I don't get around much, like I used to... but I did recall seeing Steny Hoyer at an event, 2 summers ago.
I drove down to southern Maryland, one day, and Hoyer was there. I think he made a short speech.
I snapped a picture of him sitting next to the podium:

Below, I've tried to enlarge his figure, so you know I'm not making this up.

I figured his picture might come in handy, some day.
With him becoming the incoming Majority Whip in the House, there've been several newspaper articles profiling his career. They've jogged my memory of him.
I vaguely remember when he entered Congress, succeeding the stricken Gladys Noon Spellman in representing a Congressional district covering mostly Prince Georges county, at the time.
She'd fallen into a coma, a condition that I don't know if she never came out of.
(I recall reading somewhere a tasteless joke that arose at the time. It started off, something like this: 'what is the state vegetable of Maryland?...')
Her memory was honored when the Baltimore-Washington Parkway (MD-295) was named after her. (I think there's a sign in the divider, indicating this at the southern end, as you're entering it in PG county heading northward. But I don't know if there's one at the northern end.)
I was the last voter in line, Tuesday night. It was a new polling place for me, as I had moved from the other side of town about half a year ago.
The voting process required you to first get a smart card loaded with your identity code (or something like that), before you could stand in a long line to await your turn with one of 20 (?) touch-screen Diebold voting machines.
It gave me time to review the sample ballot I'd received in the mail. By the time I reached a machine, I was all set to race through the menus and choices. I managed to finish before a few others, even though I was the last to get to a machine.
Viewing the election results, I see that some of my votes were cast for the winning candidate or measure, but many lost.
Ah well, i've found voting to almost be like a game of chance. Especially if you don't know the local voter's mindset and demographic backgrounds. (Not that I care to always vote with the majority, but it's always interesting to compare one's votes with the election results.)
I first started voting when I lived in San Francisco. I spent hours trying to prepare for the moment of casting many votes. (They've got lotsa local and statewide propositions to wade through.) So I was interested in comparing my efforts to the outcomes.
SF was mostly liberal or leftist. (I'm sure it still is.) On statewide measures, I found that liberal/leftist Bay area votes would be negated or defeated by votes from more conservative parts of California, like the San Joaquin valley.
Here in my part of Baltimore County, I'm guessing the electorate tends toward Republican, since the Republican Congressman and Republican State Senator and Republican State Delegates were re-elected. Yet the electorate in Maryland is overwhelmingly Democrat, so statewide offices were usually won on Tuesday by Democratic candidates.

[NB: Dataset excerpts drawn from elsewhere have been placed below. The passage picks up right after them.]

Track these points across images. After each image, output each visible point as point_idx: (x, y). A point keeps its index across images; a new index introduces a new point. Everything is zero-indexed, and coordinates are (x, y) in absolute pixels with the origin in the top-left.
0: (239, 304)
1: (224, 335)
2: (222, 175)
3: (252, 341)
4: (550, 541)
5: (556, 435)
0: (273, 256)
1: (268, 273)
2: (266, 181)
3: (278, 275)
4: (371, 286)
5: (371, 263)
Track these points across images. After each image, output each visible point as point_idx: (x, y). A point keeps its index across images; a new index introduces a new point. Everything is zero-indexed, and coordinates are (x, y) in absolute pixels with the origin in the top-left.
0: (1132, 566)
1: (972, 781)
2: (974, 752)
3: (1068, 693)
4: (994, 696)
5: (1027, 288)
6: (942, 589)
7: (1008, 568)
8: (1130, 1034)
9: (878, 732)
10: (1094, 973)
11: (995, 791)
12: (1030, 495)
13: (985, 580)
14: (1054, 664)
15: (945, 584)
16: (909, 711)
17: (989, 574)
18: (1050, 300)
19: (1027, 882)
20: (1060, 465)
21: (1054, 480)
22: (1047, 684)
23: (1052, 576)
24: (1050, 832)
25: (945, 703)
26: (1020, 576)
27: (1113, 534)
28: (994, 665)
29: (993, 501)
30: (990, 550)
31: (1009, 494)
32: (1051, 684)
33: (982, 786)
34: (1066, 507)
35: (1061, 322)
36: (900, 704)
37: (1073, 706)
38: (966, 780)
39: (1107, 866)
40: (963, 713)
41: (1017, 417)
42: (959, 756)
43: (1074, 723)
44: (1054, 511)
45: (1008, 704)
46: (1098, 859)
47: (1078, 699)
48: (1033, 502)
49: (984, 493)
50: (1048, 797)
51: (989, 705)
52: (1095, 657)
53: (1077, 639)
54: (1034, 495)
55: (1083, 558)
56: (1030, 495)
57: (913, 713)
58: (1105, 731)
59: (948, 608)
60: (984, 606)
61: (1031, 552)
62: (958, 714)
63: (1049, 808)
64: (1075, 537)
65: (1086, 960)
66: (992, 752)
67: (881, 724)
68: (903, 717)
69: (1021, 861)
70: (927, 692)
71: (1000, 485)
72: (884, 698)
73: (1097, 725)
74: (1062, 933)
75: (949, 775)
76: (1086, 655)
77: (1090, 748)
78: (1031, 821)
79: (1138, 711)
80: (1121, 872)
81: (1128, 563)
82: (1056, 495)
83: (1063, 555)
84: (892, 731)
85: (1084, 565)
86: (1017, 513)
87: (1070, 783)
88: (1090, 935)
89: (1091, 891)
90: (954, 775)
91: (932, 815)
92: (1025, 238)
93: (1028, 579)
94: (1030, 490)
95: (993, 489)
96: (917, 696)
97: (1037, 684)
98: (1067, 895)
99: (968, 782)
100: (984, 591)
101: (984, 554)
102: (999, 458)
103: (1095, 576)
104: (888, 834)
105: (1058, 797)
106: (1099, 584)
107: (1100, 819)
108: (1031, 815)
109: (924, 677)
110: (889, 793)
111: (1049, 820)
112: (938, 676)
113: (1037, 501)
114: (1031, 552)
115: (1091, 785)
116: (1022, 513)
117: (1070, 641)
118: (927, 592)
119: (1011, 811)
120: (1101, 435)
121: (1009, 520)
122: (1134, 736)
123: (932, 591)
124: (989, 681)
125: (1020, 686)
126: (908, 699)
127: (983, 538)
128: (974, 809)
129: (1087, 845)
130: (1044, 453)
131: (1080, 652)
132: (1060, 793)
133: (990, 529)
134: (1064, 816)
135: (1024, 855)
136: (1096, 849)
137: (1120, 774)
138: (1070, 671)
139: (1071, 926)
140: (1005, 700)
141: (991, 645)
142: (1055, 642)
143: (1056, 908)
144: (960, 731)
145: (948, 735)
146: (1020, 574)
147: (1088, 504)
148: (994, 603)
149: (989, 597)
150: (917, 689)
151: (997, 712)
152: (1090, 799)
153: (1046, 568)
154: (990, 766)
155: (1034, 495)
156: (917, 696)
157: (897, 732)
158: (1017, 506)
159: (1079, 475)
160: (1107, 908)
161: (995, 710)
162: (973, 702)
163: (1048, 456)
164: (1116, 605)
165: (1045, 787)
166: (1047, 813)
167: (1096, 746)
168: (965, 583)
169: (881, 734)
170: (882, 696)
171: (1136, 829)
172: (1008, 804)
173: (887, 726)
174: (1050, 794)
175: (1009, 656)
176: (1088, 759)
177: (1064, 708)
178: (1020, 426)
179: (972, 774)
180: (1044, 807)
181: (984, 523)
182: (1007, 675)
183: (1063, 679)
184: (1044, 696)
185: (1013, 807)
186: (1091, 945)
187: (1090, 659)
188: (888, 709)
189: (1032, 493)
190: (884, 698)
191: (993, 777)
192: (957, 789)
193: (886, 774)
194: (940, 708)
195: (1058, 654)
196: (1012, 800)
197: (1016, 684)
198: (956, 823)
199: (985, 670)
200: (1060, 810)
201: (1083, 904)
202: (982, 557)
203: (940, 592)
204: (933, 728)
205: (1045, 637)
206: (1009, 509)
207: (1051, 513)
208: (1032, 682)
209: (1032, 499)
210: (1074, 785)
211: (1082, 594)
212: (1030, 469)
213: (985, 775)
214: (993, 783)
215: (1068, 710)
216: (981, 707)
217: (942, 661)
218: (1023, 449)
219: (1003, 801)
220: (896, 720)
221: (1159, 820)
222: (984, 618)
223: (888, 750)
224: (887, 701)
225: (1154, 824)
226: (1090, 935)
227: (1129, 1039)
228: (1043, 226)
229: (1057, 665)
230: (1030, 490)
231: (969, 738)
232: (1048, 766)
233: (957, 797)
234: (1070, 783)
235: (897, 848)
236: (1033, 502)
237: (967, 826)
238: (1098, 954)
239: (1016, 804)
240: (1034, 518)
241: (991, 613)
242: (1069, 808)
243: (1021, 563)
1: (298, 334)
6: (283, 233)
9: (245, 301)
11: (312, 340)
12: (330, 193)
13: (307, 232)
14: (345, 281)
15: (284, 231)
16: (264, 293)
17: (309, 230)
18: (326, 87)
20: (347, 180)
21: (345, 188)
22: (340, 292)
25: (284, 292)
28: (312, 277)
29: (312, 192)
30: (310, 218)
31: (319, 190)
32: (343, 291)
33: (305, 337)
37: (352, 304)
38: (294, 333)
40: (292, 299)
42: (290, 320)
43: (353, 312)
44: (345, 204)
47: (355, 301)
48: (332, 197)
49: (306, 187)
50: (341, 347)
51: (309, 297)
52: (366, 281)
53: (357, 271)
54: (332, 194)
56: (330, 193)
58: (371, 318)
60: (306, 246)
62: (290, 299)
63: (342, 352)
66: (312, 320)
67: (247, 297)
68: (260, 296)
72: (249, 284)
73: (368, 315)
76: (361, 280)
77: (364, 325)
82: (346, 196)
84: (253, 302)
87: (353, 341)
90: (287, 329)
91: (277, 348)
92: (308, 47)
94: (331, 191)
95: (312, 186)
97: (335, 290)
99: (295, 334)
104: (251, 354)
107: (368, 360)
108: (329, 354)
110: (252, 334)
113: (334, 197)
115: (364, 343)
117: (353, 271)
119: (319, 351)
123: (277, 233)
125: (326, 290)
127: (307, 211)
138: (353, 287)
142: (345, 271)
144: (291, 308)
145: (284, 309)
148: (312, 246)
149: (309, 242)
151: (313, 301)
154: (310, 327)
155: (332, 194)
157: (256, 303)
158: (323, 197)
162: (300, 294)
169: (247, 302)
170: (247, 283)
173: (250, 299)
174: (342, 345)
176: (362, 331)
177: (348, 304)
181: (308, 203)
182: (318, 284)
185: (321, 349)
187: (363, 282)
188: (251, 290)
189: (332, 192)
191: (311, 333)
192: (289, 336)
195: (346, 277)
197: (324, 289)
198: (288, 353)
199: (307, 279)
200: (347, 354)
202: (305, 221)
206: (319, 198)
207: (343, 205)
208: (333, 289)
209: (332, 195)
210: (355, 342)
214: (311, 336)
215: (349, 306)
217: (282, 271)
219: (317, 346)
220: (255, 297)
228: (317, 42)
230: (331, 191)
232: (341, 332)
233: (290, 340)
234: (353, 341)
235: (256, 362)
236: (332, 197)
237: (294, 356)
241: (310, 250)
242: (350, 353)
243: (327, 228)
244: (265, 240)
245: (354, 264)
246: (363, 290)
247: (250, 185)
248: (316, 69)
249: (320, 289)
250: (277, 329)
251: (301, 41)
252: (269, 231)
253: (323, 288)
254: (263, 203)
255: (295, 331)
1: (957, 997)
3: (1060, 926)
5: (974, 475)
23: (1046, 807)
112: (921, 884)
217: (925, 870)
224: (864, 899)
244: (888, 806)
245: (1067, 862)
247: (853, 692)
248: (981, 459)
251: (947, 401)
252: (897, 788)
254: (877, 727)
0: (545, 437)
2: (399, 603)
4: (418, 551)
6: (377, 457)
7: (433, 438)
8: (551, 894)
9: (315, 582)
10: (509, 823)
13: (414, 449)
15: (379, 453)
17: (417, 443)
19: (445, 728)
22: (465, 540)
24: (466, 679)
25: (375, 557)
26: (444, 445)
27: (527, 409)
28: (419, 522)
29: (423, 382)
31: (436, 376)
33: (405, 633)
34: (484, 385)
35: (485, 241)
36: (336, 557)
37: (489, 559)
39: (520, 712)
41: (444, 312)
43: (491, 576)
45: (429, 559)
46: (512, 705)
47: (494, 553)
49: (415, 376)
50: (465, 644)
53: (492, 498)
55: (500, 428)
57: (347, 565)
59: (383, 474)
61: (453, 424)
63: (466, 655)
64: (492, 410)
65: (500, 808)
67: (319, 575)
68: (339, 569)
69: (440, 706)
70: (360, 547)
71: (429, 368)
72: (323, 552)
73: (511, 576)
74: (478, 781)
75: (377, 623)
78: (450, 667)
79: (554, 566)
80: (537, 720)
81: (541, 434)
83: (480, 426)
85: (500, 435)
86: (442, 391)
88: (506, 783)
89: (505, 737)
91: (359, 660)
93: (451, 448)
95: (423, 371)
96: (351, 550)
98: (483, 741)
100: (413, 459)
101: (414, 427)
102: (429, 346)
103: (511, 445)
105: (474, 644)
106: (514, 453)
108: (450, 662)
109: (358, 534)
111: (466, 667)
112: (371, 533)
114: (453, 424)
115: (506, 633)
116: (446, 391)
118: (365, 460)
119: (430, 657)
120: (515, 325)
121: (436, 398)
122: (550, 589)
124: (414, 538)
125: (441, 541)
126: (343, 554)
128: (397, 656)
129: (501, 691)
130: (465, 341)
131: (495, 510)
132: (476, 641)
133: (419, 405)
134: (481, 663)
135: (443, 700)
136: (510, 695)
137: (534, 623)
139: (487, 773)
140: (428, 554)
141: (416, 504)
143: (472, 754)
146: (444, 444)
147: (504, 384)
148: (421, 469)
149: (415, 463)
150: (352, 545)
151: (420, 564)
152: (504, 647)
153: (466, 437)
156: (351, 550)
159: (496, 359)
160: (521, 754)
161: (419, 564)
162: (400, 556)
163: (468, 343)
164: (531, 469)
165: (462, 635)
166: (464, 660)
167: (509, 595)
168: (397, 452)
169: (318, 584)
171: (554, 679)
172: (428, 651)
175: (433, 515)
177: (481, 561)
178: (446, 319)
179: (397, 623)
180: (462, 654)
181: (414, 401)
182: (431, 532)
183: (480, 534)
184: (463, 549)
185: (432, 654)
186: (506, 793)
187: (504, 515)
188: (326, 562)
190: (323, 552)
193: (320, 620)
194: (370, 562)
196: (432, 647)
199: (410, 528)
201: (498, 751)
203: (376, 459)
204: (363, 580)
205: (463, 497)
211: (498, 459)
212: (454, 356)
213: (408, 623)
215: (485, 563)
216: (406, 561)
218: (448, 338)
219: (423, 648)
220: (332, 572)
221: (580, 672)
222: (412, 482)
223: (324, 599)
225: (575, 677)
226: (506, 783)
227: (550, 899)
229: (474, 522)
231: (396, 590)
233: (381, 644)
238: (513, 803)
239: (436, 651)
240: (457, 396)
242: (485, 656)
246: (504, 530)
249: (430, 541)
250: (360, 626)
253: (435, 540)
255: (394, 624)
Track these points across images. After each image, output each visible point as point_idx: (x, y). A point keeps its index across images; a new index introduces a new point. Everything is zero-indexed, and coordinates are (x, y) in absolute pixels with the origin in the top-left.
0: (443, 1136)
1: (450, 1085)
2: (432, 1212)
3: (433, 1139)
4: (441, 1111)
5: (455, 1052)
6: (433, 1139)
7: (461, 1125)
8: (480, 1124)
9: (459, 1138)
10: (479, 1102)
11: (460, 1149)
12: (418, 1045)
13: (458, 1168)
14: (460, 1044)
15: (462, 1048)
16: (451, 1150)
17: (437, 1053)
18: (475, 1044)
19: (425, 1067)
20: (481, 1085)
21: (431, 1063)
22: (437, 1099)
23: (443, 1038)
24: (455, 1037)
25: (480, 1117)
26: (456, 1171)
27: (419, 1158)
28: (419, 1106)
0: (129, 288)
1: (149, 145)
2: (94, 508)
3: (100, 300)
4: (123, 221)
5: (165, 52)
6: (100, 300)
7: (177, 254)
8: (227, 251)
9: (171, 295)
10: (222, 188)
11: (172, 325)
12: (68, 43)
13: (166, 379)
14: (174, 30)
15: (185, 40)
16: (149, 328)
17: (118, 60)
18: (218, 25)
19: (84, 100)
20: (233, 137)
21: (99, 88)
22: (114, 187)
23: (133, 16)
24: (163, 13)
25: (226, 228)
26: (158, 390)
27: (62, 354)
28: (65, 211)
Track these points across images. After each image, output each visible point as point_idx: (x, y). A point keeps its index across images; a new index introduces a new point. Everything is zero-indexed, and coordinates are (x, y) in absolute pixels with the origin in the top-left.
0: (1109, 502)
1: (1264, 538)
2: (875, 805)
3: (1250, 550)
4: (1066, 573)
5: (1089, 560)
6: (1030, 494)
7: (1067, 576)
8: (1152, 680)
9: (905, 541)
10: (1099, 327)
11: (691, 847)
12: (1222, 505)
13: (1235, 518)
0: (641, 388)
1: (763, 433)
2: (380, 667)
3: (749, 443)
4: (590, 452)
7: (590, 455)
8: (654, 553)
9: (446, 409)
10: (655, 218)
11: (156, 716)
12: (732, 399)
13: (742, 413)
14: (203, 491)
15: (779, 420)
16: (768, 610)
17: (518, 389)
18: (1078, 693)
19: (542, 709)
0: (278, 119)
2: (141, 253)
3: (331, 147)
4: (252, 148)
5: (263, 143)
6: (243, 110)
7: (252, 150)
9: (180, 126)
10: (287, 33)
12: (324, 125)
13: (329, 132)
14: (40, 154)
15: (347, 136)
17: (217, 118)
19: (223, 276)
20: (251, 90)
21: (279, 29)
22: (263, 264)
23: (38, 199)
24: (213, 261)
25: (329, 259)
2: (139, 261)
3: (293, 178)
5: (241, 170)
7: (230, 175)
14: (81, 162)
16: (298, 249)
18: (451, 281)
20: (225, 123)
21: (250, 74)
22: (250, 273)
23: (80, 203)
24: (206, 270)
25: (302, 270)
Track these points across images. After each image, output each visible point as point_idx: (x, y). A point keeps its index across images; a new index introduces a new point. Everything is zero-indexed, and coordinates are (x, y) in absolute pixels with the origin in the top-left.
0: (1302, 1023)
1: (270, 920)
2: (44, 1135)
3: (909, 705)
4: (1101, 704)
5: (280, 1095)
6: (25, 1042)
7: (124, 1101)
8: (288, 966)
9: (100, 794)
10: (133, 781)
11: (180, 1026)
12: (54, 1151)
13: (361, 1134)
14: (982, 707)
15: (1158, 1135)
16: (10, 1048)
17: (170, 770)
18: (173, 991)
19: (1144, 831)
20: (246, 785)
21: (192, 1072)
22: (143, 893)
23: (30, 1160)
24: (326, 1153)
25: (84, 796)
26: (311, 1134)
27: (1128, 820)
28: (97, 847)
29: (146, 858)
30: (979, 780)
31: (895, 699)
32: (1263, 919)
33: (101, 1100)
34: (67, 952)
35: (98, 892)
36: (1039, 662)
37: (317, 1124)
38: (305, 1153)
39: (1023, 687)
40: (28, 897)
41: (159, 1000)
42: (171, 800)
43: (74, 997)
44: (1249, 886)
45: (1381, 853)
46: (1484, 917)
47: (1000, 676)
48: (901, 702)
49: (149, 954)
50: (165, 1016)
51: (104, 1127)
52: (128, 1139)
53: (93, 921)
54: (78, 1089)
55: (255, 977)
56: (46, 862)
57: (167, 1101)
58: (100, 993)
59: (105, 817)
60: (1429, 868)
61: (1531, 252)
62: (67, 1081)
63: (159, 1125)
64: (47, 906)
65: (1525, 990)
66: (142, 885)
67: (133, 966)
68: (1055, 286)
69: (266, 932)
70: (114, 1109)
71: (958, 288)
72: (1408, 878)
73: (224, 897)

It'll be interesting to see how certain winners turn out:
Sen.-elect Ben Cardin -- I used to live in his Congressional District and have seen him, live, a few times.
Pat McDonough -- re-elected member of the State House of Delegates... has sought passage of laws making English the official language of the state or county. This kind of grandstanding generally turns me off, but it would have a silver lining if it set up ways to fund and organize English language classes.
Nancy Pelosi -- of course, she represents SF, but she grew up in Baltimore, in Little Italy. Her father was a Congressman, and then became Baltimore's mayor (1947-59).
Today's Baltimore Sun has a brief article about her childhood, and reactions by old friends to her upcoming House speakership.
(I suppose Republican propaganda has tried to paint her as representing immoral San Franciscan values, but maybe a better yardstick might be gritty Baltimoron perseverance.)